But traffic hurtles up the West Side Highway,
and in fall, the embankment blazes, but
even in spring sunlight I have rarely sought
the glittering consolation of the river,
its far-fetched history, the tongues of unknown trees
talk to an old man sitting on a bench.
Along the smouldering autumnal sidewalks,
the secretive coffee-shops, bright flower stalls,
wandering the Village in search of another subject
other than yourself, it is yourself you meet.
An old man remembering white-headed mountains.
And subtly the sense insinuates itself
that frequent exile turns into treachery,
missing the seasons at the table of July
on lower Seventh Avenue when young women glide
like Nereids in their lissome summer dresses,
all those Susannas for a single elder!
In spring the leaves sing round a tireless statue
who will not sit although invited to.

From a fresh- to a salt-water muse.
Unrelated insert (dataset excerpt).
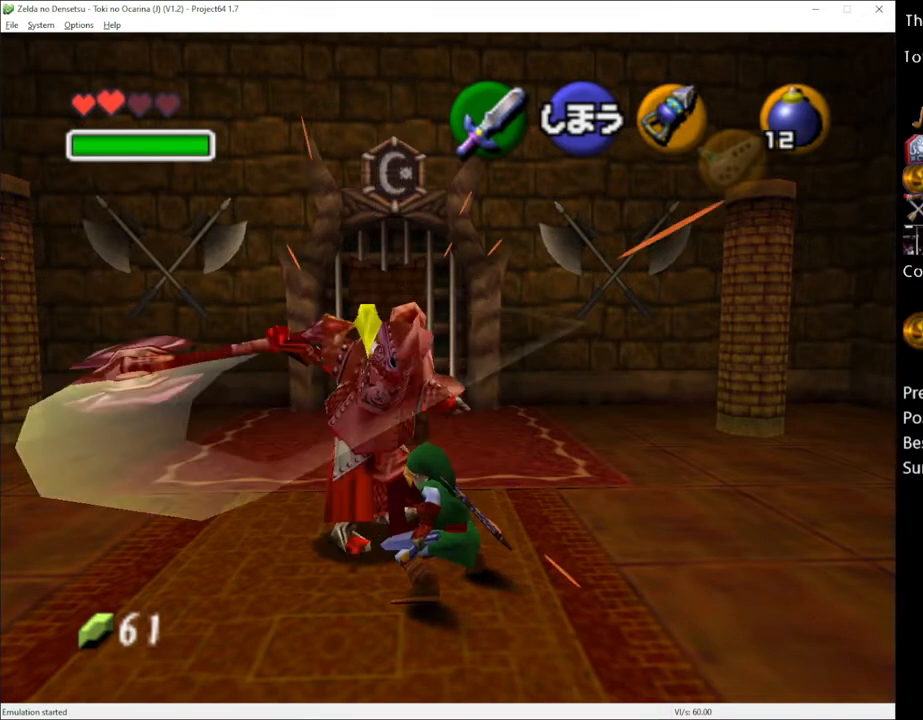
{"buttons": ["R2"], "left_stick": "up-left", "right_stick": "center", "events": [[117, "X", "down"], [233, "X", "up"]]}
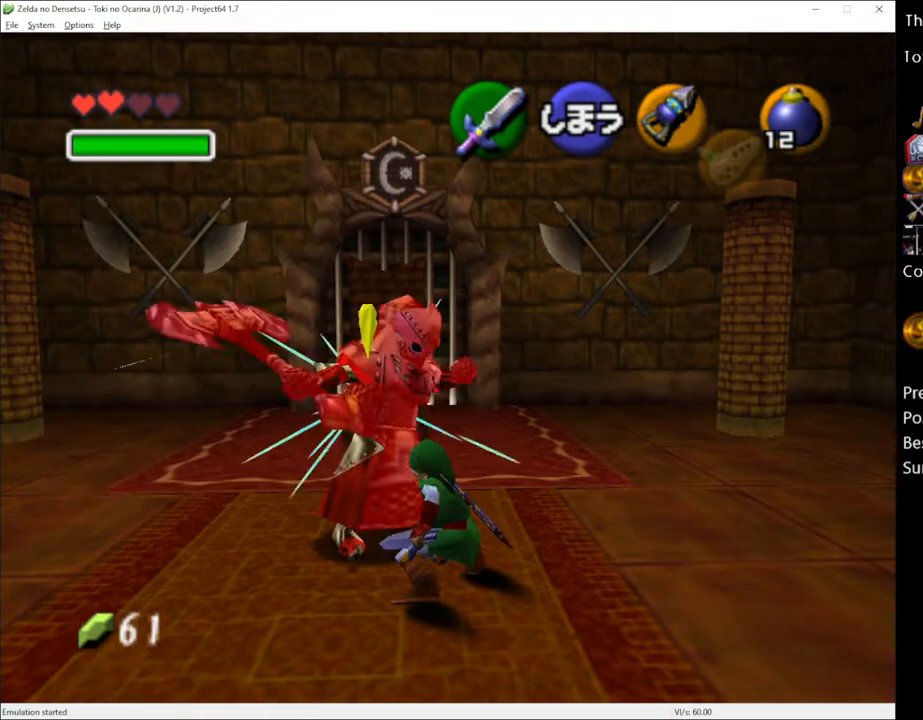
{"buttons": ["R2"], "left_stick": "up-left", "right_stick": "center", "events": [[333, "X", "down"], [450, "X", "up"]]}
Home to the Hudson.
The bells on a bright Sunday from my bed,
the squares of sunlight on the buildings opposite
the river slate, the sky cloudless, enamelled.
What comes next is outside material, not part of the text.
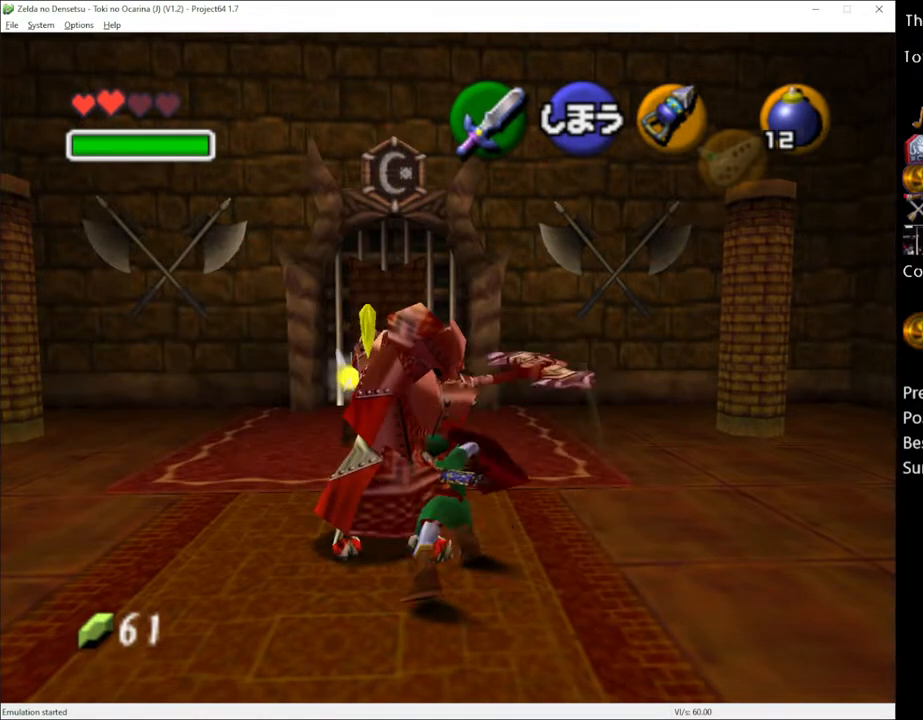
{"buttons": ["R2"], "left_stick": "up-left", "right_stick": "center", "events": []}
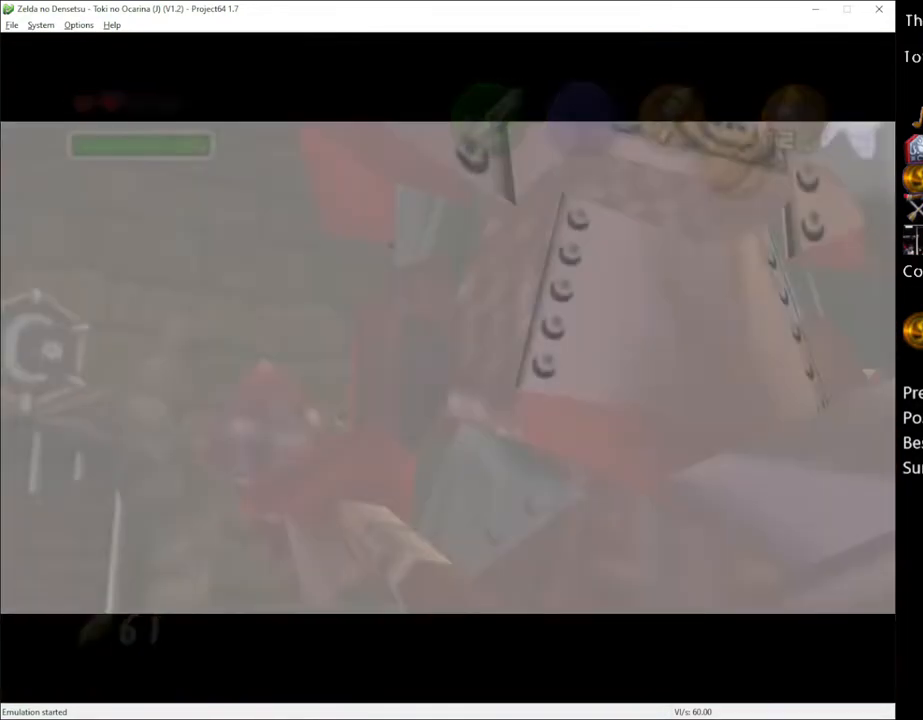
{"buttons": [], "left_stick": "center", "right_stick": "center", "events": [[50, "R2", "up"], [50, "left_stick", "center"]]}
Then Sunday brings its summary of the world,
with the serene Hudson and its criss-crossing ferries,
great clouds and a red barge.
Gaze, graze on the numinous greys
of the river, its spectral traffic
and the ghostly bridges, the bouquet of lamps,
along the embankment your name fades into fog.

Clouds, the sag of old towels, sodden in grey windows,
the far shore scumbled by the fog,
ducks bob on the grey river like decoys,
not ducks but the submerged pieces of an old pier,
lights fade from the water, "Such, such were the joys,"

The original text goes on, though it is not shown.